Sur les réseaux sociaux, nous l’observons au quotidien particulièrement en temps de crise sociale provoquée par le COVID-19 ; l’agressivité et le manque d’éducation ressortent dans des commentaires que beaucoup ne se permettrait pas de vive voix.

Les études le confirment ; un type de commentaire est en train de se démocratiser, de plus en plus grossier et violent sur les réseaux sociaux. Fin 2018, 34% des jeunes Américains ont subi des violences morales sur les réseaux sociaux, des chiffres qui sont beaucoup plus inquiétants aujourd’hui.

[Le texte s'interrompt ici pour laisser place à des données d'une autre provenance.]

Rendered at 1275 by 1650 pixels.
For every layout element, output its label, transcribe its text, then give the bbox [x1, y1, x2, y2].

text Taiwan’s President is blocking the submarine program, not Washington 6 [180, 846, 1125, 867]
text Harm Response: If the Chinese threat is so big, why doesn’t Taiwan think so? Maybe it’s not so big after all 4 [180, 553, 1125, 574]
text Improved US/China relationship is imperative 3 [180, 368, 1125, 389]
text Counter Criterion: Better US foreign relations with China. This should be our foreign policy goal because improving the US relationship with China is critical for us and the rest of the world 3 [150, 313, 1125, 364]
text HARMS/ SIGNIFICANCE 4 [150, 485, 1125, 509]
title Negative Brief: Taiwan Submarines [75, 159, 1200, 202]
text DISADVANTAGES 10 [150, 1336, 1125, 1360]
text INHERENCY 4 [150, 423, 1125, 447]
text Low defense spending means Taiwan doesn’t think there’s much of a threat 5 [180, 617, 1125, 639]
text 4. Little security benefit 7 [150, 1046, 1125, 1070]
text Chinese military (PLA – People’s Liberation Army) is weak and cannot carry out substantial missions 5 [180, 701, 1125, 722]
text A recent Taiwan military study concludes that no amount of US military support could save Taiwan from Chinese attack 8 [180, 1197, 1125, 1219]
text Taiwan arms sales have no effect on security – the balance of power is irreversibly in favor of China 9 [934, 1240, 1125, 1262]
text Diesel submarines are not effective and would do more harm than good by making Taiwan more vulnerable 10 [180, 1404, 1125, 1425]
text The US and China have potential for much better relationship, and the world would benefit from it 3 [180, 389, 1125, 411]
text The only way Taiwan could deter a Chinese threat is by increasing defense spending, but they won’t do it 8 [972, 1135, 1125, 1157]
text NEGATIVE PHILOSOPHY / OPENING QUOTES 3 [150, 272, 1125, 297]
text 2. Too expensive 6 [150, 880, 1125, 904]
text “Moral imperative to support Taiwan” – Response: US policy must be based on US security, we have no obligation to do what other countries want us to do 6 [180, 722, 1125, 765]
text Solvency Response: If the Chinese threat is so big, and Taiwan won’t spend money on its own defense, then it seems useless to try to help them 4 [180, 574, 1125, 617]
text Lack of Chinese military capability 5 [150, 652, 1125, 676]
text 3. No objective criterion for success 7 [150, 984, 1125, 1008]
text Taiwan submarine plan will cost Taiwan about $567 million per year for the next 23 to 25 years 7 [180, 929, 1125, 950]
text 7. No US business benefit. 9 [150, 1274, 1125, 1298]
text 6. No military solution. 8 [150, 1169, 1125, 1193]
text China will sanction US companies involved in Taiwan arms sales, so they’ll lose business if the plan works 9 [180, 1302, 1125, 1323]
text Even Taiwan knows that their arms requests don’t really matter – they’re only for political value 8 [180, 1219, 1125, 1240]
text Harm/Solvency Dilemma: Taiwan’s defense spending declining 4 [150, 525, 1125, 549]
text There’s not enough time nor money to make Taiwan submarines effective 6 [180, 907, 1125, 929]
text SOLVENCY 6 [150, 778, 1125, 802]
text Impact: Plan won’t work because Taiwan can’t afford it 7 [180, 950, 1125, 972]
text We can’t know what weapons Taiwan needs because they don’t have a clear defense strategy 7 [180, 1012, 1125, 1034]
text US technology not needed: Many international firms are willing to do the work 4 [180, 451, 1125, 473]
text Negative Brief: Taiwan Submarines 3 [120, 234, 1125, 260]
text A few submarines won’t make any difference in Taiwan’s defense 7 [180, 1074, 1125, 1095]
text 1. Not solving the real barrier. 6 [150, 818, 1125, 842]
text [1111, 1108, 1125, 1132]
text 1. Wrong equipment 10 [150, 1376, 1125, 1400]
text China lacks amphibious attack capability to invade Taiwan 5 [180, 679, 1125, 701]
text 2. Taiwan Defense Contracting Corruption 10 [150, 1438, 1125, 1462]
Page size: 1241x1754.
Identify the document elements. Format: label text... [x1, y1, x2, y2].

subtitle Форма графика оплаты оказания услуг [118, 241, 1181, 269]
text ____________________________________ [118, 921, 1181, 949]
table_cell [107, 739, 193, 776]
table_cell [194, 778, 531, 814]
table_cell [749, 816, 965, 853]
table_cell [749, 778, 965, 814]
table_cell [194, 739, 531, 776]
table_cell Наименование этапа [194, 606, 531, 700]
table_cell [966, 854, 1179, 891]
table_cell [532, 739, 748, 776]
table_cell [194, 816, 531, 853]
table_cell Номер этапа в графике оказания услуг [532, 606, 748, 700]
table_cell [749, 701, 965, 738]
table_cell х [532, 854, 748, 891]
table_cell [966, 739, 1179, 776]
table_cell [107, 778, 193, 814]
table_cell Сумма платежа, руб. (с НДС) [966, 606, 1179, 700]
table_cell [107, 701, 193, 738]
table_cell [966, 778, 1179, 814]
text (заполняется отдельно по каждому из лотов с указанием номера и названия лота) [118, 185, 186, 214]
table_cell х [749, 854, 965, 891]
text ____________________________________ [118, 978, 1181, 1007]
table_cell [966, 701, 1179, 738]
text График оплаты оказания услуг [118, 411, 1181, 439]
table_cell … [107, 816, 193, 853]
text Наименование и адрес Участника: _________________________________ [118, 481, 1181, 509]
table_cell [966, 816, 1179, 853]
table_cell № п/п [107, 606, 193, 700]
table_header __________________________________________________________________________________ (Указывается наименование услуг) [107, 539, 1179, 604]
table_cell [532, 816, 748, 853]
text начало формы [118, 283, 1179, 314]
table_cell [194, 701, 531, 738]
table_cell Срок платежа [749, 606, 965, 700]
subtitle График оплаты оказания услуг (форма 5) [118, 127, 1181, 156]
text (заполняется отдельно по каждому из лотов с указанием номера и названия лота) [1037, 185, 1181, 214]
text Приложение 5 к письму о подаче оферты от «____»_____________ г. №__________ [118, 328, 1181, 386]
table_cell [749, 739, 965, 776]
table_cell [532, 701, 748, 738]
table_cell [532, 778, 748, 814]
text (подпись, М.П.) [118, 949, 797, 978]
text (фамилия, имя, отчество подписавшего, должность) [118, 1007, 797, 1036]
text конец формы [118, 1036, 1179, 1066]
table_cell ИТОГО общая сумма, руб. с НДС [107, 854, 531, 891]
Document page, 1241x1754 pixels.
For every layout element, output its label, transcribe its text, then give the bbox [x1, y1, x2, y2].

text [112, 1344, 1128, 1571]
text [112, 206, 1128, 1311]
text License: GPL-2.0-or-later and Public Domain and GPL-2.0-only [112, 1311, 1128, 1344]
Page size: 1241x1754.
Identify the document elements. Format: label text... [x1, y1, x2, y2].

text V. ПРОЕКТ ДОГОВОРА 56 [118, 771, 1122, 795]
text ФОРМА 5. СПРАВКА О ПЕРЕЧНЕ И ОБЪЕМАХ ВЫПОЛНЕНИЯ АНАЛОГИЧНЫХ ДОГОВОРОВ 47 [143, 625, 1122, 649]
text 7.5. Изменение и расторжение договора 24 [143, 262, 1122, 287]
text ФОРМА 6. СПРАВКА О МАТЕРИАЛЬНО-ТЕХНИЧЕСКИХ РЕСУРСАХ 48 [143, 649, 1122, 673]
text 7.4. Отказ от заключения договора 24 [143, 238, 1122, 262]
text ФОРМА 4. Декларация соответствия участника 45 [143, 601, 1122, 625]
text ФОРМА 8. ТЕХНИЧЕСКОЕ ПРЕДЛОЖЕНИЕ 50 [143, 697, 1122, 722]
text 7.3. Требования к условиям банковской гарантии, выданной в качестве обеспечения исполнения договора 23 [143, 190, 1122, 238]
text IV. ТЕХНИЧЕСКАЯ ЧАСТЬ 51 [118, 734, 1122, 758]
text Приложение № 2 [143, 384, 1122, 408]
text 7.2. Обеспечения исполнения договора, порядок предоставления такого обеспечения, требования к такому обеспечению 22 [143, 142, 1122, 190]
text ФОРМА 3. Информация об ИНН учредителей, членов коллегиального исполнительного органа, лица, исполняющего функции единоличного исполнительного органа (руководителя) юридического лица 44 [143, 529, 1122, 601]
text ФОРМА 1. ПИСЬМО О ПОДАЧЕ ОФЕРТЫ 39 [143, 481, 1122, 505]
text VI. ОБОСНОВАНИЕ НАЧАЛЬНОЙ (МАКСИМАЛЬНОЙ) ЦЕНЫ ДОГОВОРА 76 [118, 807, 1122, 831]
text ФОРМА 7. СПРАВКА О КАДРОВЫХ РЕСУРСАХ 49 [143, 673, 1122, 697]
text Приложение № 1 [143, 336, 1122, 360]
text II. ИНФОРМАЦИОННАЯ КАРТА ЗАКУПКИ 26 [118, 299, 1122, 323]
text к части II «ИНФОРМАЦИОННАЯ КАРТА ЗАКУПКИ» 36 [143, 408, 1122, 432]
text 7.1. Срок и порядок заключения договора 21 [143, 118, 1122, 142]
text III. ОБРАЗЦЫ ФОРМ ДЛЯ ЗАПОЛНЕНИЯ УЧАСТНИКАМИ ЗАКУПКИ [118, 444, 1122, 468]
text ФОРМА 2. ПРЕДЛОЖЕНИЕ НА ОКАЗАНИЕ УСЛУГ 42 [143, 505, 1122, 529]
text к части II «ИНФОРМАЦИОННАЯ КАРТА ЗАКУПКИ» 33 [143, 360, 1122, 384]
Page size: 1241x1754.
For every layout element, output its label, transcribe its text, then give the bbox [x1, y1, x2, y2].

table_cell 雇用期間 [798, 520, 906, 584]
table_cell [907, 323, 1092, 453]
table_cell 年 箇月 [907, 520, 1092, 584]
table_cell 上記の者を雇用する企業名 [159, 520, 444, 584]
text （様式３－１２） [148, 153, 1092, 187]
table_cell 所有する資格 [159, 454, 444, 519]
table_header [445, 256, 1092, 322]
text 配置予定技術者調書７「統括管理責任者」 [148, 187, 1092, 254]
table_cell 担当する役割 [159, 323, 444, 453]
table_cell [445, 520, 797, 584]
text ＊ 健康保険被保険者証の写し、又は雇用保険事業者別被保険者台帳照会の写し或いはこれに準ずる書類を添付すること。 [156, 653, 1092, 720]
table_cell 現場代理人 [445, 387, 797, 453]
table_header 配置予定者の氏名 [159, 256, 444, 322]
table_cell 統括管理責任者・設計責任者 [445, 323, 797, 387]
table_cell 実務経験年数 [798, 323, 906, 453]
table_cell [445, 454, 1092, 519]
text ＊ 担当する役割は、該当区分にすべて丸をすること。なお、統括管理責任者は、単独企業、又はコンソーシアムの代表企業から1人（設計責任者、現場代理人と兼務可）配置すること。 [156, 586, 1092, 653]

Depuis quelques années, les experts de la conduite sociale ont alerté sur les effets négatifs et irréversibles de l’impact des réseaux sociaux sur la santé mentale de leurs utilisateurs, spécialement les plus jeunes, et même sur les auteurs dont les commentaires haineux peuvent être poursuivis pénalement.

Quelques réseaux sociaux sont en train de couper court à ces excès, par exemple, Facebook a annoncé la création d’une “cour suprême” dont la fonction sera de réviser et éliminer les messages offensifs et violents sur sa plate-forme.

Les normes légales se sont actualisées pour être plus efficaces, au moment de suivre les délits de cyberharcèlement, La loi du 3 août 2018 renforçant la lutte contre les violences sexuelles et sexistes, défendue par Marlène Schiappa, a élargi la définition du harcèlement.

La technologie peut apporter des solutions et des moyens partiels sur certains réseaux, comme les likes d’Instagram invisibles pour les utilisateurs ou d’étendre certains outils basés sur l’intelligence artificielle d’aide au contrôle des insultes en ligne, comme le logiciel Family Wizard.

Toutefois, la mise en œuvre de ces technologies soulève plusieurs questions importantes. Par exemple, le consentement de l’utilisateur est-il nécessaire ? Sinon, les réseaux sociaux devraient-ils risquer de perdre des millions d’utilisateurs pour cette raison ? Ces limites sont-elles compatibles avec la liberté d’expression dans différents pays ou régions de la planète ? La technologie pourrait-elle évaluer les textes offensants, tels que les photos ou les vidéos ? Certains utilisateurs pourraient-ils éviter les modifications qu’une application peut apporter et publier des contenus inappropriés, malgré ces restrictions ? Si oui, quelles sanctions devraient leur être imposées et, surtout, quelle autorité serait compétente pour poursuivre et sanctionner ces pratiques ? Comment éviter que certains réseaux sociaux soient plus permissifs que d’autres et créer un cadre commun pour tous ? Ou bien ces limitations entraîneraient-elles un comportement encore plus extrême des utilisateurs, ou une réaction encore plus violente et contre-productive ?

Il existe de nombreux doutes à ce sujet et la réponse la plus sensée devrait peut-être être un comportement plus civique de chacun d’entre nous dans le monde en ligne, avec plus d’éducation à ce sujet et avec une croissance individuelle et collective qui favorise une bonne éducation, dans tous les domaines de notre vie. Bref, avec un objectif de modification encore loin d’être atteint, mais qui établirait une sorte d’autocontrôle individuel beaucoup plus efficace et garanti que l’imposition législative à grande échelle.